Lakeside Preparing For July 12 SRM Ban

CANADA - Lakeside Packers is planning to construct an addition to their existing kill floor to bring the plant in line with nation wide feed ban conditions that will take effect July 12.
calendar icon 2 May 2007
clock icon 1 minute read

The county's municipal planning commission on Tuesday gave approval to a development permit to construct a 2,790 sq. ft. addition to the packing plant.

Lakeside president Jeff Rosgen said the addition is simply to meet federal regulations and will be used to congregate their raw handling material containing SRMs.

"The government is putting an enhanced feed ban in place, so by July 12 we have to have all of the SRM removed out of the feed meal," he said.

Both the provincial and federal governments announced in March they were investing $40 million to help accelerate the cattle industry's compliance to the Canadian Food Inspection Agency's feed ban. Canada's current feed ban, implemented in 1997, limits the spread of bovine spongiform encephalopathy. The enhanced feed ban is intended to further protect animal health and will accelerate Canada's progress toward eradicating BSE from the national herd.

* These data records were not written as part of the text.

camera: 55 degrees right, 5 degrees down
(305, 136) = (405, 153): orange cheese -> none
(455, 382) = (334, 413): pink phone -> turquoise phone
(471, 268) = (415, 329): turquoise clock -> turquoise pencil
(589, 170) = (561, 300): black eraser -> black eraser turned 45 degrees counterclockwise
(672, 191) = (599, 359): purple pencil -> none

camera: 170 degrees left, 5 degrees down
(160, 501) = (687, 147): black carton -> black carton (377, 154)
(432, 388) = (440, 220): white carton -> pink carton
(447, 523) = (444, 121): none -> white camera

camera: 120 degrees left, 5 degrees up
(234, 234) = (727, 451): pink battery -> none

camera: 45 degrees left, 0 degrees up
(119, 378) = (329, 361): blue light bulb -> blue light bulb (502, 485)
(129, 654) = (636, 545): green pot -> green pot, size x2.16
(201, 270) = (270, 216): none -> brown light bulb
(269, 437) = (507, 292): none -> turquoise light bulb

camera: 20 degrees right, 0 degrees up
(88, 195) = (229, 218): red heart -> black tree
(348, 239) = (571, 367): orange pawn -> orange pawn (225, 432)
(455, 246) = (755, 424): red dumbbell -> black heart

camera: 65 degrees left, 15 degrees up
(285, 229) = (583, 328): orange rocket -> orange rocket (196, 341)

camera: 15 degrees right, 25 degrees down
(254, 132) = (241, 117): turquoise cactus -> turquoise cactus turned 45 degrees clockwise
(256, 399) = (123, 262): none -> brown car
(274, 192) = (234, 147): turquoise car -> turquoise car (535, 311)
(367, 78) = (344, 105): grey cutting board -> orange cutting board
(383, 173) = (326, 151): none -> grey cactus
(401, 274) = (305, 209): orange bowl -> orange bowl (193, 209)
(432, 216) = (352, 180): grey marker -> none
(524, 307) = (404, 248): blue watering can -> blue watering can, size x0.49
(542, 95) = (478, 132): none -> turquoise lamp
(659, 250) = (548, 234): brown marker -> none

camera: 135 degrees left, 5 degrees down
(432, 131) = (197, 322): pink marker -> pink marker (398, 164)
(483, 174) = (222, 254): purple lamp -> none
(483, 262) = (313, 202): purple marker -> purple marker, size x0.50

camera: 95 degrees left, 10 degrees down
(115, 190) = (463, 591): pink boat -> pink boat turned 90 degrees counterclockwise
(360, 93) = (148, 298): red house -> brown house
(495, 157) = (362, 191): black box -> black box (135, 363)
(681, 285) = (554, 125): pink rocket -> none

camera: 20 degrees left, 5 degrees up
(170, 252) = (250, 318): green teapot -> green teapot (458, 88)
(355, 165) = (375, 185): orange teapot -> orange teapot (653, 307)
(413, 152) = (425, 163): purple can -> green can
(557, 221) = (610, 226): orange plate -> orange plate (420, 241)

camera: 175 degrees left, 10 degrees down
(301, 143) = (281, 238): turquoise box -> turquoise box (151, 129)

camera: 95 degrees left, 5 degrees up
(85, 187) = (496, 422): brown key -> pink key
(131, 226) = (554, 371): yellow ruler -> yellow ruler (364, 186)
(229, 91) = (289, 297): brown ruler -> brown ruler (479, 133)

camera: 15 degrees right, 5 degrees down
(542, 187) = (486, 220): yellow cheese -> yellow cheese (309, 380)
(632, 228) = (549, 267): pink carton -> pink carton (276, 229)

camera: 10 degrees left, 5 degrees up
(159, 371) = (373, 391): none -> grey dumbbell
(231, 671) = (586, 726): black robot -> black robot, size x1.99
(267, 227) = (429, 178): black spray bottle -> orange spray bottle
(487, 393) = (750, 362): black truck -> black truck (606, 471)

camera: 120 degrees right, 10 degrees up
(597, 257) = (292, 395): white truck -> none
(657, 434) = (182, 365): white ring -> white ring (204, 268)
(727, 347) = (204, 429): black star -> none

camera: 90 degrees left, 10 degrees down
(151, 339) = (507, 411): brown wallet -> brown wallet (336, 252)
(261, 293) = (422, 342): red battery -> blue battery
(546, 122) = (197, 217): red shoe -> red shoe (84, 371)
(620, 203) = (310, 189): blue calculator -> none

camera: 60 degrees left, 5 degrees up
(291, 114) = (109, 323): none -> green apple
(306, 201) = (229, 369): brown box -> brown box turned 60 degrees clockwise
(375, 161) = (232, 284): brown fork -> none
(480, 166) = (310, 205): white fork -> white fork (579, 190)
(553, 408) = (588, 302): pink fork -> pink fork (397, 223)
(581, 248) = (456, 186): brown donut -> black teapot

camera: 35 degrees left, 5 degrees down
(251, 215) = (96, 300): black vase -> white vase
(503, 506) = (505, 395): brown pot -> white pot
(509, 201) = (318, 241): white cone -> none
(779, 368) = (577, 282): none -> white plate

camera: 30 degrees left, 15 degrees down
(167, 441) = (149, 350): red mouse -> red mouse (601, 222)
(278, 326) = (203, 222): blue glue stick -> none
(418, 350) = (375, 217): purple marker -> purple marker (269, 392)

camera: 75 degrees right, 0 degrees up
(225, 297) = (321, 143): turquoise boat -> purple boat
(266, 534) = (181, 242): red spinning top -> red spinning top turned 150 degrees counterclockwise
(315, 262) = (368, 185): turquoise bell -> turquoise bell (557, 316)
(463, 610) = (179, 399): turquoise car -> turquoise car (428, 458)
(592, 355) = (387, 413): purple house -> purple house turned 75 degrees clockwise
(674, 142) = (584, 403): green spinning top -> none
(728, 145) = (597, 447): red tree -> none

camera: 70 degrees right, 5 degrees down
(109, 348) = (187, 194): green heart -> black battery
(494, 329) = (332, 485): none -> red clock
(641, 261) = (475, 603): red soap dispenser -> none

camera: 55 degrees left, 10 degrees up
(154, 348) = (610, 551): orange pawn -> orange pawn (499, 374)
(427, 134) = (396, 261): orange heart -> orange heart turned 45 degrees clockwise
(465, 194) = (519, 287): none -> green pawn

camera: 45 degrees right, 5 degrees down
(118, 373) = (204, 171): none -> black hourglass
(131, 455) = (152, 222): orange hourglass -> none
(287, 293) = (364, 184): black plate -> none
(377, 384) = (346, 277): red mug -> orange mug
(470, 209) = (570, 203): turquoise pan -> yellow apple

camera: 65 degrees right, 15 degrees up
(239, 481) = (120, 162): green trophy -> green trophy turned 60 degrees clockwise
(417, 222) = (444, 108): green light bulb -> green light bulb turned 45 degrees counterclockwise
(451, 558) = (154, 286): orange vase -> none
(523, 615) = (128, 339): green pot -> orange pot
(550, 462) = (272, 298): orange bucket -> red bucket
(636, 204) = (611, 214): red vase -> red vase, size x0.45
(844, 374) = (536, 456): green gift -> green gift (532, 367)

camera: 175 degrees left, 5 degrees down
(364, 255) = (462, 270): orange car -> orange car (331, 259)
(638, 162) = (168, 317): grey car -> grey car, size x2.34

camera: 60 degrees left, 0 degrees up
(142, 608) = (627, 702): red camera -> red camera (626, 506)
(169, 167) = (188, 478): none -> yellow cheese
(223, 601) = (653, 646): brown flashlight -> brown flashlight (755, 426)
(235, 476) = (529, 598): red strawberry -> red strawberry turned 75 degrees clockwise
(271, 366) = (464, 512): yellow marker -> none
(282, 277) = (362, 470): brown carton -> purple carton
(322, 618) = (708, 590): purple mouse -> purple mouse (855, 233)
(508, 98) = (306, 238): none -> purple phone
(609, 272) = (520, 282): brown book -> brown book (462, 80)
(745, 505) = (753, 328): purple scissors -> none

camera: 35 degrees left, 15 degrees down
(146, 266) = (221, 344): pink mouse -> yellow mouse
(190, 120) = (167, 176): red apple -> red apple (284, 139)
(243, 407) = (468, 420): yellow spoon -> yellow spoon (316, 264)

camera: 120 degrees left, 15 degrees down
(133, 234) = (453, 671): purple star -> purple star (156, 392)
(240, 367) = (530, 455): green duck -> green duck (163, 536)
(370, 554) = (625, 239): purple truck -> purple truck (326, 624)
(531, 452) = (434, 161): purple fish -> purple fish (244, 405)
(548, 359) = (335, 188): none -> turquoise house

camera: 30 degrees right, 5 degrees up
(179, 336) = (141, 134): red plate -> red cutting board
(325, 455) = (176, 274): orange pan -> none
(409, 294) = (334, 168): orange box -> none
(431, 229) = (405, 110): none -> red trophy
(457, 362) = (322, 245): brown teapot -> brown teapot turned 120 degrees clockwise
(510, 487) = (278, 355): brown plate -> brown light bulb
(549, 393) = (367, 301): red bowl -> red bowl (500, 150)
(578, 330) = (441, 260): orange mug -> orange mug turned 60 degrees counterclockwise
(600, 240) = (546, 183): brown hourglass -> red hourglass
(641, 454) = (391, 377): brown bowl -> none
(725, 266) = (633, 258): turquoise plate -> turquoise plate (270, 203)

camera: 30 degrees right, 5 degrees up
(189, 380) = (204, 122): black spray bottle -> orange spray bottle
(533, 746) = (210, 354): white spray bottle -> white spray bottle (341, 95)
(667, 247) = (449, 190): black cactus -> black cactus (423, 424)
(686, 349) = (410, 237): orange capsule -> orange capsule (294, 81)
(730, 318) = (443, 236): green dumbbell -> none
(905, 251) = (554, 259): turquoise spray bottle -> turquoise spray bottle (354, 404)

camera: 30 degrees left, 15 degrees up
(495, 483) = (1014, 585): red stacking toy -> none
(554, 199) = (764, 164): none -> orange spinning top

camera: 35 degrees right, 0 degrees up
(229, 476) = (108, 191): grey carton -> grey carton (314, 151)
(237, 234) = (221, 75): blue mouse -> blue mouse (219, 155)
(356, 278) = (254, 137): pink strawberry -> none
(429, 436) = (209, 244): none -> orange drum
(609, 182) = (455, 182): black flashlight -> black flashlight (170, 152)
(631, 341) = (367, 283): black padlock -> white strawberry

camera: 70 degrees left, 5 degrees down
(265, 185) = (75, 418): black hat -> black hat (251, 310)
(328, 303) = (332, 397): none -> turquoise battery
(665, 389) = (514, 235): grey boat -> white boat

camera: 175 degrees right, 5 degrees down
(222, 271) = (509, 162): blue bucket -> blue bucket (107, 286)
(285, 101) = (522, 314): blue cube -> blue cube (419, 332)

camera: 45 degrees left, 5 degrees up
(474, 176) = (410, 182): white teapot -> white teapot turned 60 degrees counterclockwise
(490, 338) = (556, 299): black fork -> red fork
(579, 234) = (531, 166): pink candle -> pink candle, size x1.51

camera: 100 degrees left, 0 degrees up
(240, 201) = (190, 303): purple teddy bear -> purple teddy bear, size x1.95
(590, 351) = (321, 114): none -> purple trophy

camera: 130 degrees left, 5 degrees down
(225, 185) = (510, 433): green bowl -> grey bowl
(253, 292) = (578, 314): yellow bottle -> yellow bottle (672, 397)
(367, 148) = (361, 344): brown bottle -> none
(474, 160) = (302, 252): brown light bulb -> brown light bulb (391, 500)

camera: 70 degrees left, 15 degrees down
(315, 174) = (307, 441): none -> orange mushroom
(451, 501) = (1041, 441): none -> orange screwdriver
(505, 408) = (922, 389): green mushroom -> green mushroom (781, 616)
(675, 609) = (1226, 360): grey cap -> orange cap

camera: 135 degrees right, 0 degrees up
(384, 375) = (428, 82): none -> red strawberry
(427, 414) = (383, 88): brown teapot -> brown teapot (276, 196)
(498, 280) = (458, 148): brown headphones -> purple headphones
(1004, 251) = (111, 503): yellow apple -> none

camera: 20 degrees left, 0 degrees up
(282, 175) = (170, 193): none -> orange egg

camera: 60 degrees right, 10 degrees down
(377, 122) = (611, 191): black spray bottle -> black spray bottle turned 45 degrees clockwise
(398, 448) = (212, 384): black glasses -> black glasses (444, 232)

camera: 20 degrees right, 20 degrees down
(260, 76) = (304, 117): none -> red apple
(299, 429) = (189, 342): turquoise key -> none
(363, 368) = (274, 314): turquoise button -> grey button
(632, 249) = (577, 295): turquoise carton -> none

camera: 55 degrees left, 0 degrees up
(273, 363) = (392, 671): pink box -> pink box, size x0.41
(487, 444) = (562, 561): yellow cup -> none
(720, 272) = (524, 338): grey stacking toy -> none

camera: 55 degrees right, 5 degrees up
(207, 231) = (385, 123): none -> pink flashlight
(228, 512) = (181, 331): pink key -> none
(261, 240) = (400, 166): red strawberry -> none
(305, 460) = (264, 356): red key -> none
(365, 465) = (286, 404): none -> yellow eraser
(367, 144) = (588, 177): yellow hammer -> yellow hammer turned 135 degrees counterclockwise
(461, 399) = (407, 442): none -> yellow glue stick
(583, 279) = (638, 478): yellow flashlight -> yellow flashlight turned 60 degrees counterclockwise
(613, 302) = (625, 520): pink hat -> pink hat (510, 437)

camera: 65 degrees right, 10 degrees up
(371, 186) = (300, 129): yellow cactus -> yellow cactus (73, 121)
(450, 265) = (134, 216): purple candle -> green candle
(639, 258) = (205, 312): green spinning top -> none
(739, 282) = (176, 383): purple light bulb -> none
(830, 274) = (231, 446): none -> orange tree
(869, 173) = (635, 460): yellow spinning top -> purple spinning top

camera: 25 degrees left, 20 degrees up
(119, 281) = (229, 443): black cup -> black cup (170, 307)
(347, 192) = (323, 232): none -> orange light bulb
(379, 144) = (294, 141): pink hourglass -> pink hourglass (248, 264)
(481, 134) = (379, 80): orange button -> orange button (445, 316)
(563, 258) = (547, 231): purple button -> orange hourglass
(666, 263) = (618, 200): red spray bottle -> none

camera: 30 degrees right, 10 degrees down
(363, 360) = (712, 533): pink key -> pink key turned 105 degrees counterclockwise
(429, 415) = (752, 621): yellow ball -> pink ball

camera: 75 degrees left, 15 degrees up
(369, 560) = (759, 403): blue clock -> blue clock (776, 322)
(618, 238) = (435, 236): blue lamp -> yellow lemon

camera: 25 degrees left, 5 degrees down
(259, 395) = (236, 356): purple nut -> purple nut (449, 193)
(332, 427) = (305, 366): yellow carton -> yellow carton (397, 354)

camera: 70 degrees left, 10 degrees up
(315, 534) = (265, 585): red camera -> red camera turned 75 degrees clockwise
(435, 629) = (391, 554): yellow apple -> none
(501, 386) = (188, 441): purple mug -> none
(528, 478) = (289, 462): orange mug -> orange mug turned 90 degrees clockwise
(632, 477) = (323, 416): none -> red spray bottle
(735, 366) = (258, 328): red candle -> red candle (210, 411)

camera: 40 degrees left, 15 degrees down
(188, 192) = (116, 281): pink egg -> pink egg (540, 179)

Specified risk materials (SRM) are tissues that, in BSE-infected cattle, have been shown to contain the infective agent and transmit the disease. The following tissues are defined in Canadian regulation as SRM: skull, brain, trigeminal ganglia, eyes, tonsils, spinal cord, and dorsal root ganglia of cattle aged 30 months or older, and the distal ileum (part of the small intestine) of cattle of all ages.